YOUR INSTRUCTIONS → How many lines in the rows below contain the string "sQuery"? Treat uppercase and lowercase as different, and give only the number.

DATA SUPPLIED →
# # # # #

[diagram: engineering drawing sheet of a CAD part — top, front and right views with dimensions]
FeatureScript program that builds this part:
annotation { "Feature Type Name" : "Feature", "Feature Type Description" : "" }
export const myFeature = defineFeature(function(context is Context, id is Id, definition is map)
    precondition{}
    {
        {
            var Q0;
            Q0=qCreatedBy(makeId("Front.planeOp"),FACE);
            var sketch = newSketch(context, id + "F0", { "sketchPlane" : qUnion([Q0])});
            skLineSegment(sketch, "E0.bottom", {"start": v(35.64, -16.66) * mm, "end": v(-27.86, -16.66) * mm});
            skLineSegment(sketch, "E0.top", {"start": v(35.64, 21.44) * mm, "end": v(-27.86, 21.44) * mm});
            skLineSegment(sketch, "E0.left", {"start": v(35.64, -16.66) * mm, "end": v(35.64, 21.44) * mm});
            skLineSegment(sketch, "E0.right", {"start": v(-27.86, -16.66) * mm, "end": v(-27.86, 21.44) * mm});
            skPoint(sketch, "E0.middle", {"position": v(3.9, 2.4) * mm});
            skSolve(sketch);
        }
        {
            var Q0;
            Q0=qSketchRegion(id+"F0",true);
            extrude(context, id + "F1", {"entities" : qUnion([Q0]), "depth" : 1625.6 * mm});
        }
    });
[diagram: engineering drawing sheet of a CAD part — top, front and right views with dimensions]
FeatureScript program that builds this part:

# # # # #

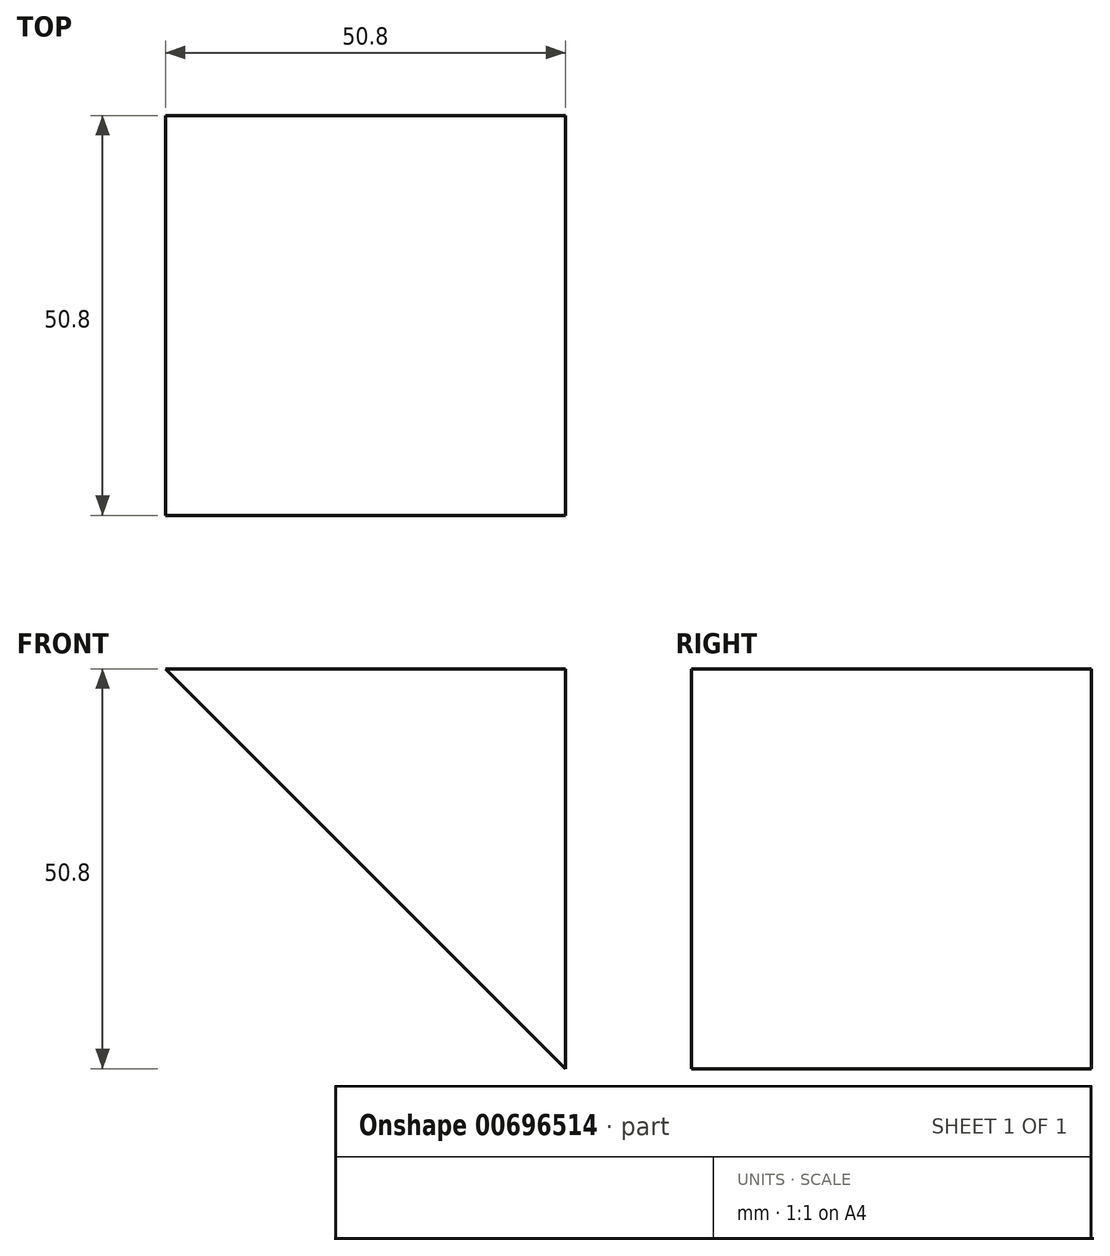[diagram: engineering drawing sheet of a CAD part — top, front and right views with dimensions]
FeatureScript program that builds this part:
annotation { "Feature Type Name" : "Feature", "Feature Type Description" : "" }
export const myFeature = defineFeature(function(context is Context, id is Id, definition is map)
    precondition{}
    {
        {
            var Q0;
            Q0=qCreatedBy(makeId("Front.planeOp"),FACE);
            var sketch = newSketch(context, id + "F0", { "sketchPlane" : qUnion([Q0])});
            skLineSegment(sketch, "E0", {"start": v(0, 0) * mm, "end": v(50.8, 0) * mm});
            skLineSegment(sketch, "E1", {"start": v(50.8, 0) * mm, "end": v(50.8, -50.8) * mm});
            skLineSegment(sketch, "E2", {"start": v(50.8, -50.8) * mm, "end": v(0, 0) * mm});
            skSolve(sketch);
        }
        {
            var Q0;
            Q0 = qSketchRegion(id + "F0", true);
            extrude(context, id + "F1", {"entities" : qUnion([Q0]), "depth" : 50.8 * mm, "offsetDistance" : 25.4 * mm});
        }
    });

# # # # #

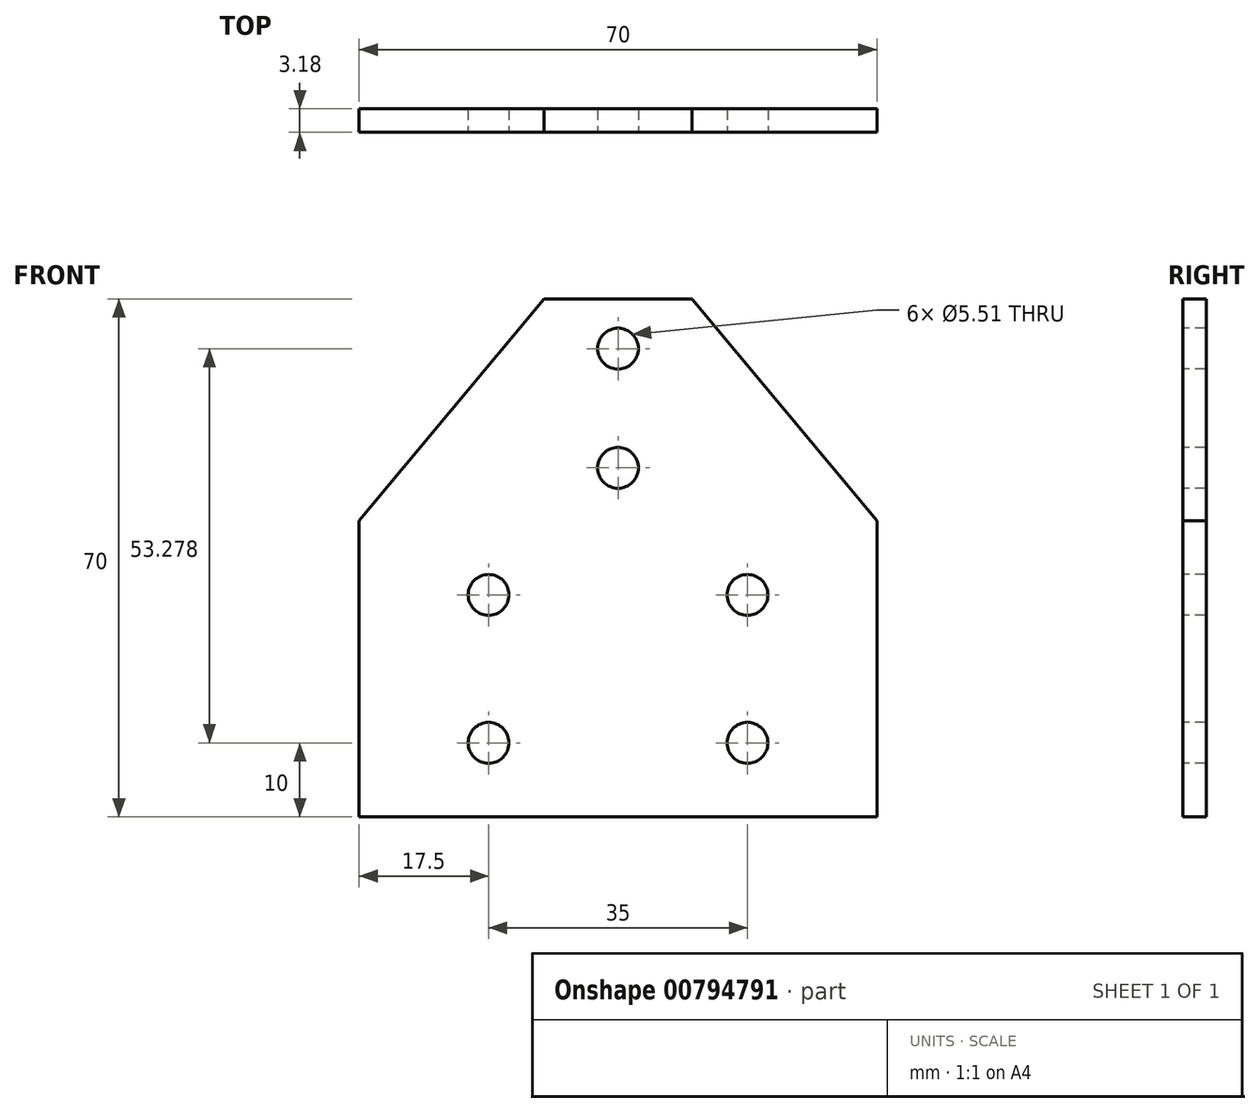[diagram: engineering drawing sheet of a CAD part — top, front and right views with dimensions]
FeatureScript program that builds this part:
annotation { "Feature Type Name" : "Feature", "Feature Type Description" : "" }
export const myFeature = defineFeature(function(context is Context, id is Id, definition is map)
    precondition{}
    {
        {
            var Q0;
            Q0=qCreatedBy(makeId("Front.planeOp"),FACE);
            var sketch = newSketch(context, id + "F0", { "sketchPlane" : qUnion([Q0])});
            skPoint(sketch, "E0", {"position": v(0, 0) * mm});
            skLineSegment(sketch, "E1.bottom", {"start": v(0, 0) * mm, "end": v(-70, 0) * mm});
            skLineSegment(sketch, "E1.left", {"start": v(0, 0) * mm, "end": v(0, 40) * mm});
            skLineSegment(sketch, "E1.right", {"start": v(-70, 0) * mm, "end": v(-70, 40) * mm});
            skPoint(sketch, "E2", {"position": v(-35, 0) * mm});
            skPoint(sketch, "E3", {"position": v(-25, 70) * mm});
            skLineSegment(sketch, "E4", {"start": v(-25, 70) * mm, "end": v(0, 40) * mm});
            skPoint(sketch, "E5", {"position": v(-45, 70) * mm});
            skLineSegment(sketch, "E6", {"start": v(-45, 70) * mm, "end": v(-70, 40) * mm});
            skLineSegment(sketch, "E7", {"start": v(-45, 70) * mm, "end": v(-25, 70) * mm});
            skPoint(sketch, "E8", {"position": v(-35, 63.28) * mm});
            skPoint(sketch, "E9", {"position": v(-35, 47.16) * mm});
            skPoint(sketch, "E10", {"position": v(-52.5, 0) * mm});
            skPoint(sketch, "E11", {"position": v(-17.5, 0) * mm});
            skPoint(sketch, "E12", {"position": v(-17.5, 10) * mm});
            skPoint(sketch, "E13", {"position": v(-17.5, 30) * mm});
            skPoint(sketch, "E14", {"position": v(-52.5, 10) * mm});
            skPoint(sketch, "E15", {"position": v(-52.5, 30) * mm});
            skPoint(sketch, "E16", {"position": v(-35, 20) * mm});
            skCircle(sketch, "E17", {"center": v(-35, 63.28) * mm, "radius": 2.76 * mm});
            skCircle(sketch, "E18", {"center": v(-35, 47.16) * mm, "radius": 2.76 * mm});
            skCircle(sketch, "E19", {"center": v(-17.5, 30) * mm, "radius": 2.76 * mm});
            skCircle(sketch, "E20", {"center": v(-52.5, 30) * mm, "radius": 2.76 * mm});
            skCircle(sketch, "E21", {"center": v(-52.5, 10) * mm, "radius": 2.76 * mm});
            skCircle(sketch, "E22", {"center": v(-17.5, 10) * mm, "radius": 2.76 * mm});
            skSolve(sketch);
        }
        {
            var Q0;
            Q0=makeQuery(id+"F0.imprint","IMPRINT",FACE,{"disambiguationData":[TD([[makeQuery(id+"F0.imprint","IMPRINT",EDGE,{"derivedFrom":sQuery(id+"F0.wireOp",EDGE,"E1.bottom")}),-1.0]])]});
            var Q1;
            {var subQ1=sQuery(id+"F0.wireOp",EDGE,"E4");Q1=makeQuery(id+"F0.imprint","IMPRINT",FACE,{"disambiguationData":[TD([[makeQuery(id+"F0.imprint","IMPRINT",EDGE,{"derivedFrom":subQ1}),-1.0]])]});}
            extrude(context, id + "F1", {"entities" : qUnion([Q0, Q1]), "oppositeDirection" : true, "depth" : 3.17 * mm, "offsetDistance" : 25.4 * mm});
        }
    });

# # # # #

RIGHT ANSWER → 2